** Data records follows **

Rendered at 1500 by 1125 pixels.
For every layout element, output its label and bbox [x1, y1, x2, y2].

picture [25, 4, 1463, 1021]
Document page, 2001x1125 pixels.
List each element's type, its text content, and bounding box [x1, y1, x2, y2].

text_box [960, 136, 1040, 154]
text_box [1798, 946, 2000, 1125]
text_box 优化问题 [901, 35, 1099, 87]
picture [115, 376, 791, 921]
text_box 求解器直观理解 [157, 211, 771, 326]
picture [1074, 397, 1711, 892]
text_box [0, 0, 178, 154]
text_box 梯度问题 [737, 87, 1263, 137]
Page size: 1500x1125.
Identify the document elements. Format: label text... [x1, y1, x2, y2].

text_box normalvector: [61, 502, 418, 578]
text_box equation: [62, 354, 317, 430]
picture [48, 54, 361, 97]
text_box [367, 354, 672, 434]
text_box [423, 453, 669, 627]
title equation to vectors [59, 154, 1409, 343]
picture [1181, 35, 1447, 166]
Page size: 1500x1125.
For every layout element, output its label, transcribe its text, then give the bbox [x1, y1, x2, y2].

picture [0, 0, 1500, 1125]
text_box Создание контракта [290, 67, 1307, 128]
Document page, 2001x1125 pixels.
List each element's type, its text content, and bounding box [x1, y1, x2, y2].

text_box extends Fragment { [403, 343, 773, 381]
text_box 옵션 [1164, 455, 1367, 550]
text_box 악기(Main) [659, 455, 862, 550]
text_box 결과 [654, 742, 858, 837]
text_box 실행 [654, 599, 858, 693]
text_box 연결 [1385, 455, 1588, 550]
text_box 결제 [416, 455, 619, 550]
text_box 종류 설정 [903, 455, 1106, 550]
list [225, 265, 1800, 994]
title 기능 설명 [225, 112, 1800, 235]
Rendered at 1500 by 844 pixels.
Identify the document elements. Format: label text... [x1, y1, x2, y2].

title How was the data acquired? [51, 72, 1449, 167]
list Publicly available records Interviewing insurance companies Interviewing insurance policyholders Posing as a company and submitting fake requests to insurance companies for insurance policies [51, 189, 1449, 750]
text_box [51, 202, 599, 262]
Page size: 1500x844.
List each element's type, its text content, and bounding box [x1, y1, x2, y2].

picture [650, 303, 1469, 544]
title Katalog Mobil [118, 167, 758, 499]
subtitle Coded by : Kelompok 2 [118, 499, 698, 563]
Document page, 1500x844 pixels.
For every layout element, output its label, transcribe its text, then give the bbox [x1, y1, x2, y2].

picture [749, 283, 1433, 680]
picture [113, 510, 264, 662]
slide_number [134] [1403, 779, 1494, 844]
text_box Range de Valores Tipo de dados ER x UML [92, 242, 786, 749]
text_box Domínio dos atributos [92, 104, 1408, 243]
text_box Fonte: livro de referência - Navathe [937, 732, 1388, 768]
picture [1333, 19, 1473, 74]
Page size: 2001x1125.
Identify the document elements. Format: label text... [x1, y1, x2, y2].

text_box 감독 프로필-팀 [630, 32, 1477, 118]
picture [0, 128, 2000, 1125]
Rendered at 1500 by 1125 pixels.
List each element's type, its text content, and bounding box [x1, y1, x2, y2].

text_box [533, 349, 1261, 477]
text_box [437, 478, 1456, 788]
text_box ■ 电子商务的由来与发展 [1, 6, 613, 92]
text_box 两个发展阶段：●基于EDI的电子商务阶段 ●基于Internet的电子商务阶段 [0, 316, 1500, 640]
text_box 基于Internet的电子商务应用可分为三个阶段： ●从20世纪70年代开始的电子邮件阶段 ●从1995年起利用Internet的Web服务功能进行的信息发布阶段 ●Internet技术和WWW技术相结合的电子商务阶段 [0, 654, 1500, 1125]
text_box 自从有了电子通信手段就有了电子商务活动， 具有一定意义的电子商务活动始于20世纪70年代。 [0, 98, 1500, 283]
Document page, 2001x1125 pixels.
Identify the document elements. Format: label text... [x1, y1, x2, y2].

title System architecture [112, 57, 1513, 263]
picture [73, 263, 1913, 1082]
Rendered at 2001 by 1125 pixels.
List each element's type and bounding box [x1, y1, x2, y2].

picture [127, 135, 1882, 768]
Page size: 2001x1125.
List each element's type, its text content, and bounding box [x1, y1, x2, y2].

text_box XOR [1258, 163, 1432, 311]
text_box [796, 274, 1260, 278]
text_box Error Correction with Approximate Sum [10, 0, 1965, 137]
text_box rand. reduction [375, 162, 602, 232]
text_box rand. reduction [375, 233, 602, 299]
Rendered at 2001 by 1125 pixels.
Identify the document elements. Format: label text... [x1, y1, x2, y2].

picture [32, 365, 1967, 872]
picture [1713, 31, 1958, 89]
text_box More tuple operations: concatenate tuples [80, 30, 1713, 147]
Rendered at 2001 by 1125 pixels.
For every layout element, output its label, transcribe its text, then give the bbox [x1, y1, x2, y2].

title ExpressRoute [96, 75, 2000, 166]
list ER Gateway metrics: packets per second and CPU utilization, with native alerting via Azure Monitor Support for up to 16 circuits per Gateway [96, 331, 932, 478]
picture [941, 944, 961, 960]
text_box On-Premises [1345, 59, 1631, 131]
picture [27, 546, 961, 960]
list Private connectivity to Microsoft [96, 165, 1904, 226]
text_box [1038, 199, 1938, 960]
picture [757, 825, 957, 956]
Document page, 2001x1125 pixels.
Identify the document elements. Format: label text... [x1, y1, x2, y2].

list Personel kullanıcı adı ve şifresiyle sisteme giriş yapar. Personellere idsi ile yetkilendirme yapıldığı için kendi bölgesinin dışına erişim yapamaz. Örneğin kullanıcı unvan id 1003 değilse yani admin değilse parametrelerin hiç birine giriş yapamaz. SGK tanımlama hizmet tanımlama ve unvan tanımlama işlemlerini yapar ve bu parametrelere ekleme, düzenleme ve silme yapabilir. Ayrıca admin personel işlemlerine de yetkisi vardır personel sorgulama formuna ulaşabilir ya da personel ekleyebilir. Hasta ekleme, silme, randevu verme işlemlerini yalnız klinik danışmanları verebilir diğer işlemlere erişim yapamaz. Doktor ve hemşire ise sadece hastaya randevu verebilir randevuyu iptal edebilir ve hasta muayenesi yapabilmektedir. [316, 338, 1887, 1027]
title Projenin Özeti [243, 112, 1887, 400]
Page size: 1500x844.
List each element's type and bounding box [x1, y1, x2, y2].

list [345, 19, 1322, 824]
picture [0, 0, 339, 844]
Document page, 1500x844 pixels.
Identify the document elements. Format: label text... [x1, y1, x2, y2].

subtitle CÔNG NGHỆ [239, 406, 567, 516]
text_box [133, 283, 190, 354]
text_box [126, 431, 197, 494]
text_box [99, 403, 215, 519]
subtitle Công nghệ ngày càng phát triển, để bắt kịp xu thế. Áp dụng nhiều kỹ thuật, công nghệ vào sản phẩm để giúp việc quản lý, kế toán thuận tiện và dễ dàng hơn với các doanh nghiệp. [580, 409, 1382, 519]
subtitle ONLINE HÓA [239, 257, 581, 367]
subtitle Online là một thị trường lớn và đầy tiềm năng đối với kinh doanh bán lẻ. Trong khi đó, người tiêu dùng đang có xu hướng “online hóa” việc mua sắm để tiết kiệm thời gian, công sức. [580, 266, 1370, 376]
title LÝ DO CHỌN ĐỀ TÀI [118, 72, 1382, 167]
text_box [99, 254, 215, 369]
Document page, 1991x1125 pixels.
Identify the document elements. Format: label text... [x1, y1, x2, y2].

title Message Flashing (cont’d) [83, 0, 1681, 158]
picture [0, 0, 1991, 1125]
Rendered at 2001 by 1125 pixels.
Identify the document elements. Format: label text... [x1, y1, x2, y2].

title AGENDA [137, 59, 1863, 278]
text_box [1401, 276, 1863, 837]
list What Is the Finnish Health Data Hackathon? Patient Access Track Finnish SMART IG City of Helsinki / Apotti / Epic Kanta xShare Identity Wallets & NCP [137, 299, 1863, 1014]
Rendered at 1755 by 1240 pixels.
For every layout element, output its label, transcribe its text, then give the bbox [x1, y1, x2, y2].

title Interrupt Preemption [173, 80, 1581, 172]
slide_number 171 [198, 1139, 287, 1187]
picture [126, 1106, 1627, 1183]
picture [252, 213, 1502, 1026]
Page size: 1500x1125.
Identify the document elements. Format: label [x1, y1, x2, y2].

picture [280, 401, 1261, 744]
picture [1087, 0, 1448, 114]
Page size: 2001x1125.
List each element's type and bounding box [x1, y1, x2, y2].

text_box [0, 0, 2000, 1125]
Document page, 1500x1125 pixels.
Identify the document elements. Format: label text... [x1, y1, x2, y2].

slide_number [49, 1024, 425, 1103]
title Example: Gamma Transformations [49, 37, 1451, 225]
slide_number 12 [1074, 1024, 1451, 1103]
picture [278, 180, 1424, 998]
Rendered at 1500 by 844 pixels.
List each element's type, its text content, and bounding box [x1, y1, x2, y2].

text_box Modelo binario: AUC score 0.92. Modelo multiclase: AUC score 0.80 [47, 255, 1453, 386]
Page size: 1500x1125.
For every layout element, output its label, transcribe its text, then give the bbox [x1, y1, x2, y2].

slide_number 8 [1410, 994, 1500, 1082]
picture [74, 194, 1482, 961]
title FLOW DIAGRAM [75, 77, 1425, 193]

** End of Data records **

Request: Take the line containing "Document page, 1500x1125 pixels." and every line after it up to the last line of the listing, and output them exactly, with nothing else.

Answer:
Document page, 1500x1125 pixels.
Identify the document elements. Format: label text... [x1, y1, x2, y2].

slide_number [49, 1024, 425, 1103]
title Example: Gamma Transformations [49, 37, 1451, 225]
slide_number 12 [1074, 1024, 1451, 1103]
picture [278, 180, 1424, 998]
Rendered at 1500 by 844 pixels.
List each element's type, its text content, and bounding box [x1, y1, x2, y2].

text_box Modelo binario: AUC score 0.92. Modelo multiclase: AUC score 0.80 [47, 255, 1453, 386]
Page size: 1500x1125.
For every layout element, output its label, transcribe its text, then give the bbox [x1, y1, x2, y2].

slide_number 8 [1410, 994, 1500, 1082]
picture [74, 194, 1482, 961]
title FLOW DIAGRAM [75, 77, 1425, 193]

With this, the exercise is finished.